Trasforma in un elenco puntato il paragrafo del testo mostrato che comincia con "Durante la XVI Olimpiade", conservandone i fatti principali.

## Testo mostrato

━━━

A Melbourne 1956 la partecipazione femminile cresce di qualche unità ma sostanzialmente si attesta sull’11%. Su 3314 presenze, solo 376 sono donne. Non ci sono grandi novità nel programma, le categorie aperte alle atlete infatti rimangono le stesse.
Durante la XVI Olimpiade abbiamo comunque modo di assistere al debutto di una delle sportive più grandi di tutti i tempi. Si tratta di Larisa Latynina, nata a Cherson, in Ucraina (oggi ex Urss), nel 1934: è l’unica ad aver vinto medaglie in ogni gara del programma in due edizioni dei giochi Olimpici. Vince a Melbourne l’oro nel all-around, nel volteggio e nel corpo libero, l’argento nelle parallele asimmetriche e il bronzo nella competizione a squadre. Quattro anni dopo, a Roma, si conferma campionessa olimpica nell’all-around e nel corpo libero; e porta l’Unione Sovietica a vincere, di nuovo, la medaglia d’oro nella gara a squadre. Inoltre conquista l’argento alle parallele asimmetriche e alla trave e il bronzo nel volteggio. A Tokyo nel 1964 è oro olimpico a squadre. Conclusa la sua eccellente carriera agonistica, dal 1967 al 1977 allena la nazionale Urss partecipando a molti altri successi della ginnastica. Nel 1998 viene ammessa nella Hall of Fame e nelle Olimpiadi di Sydney 2000 le viene intitolata la strada del villaggio olimpico.

━━━

## Materiale raccolto
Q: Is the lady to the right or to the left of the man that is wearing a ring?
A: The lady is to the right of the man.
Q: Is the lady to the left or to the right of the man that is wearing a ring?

━━━

## Risposta
- Alla XVI Olimpiade, a Melbourne, debutta Larisa Latynina, nata a Cherson, in Ucraina, nel 1934.
- È l'unica ad aver vinto medaglie in ogni gara del programma in due edizioni dei Giochi Olimpici.
- A Melbourne vince l'oro nell'all-around, nel volteggio e nel corpo libero, l'argento nelle parallele asimmetriche e il bronzo nella gara a squadre.
- Quattro anni dopo, a Roma, vince l'oro nell'all-around, nel corpo libero e a squadre con l'Unione Sovietica. Vince anche l'argento alle parallele asimmetriche e alla trave e il bronzo nel volteggio.
- A Tokyo nel 1964 vince l'oro a squadre.
- Dal 1967 al 1977 allena la nazionale dell'Urss.
- Nel 1998 entra nella Hall of Fame.
- Alle Olimpiadi di Sydney 2000 le viene intitolata la strada del villaggio olimpico.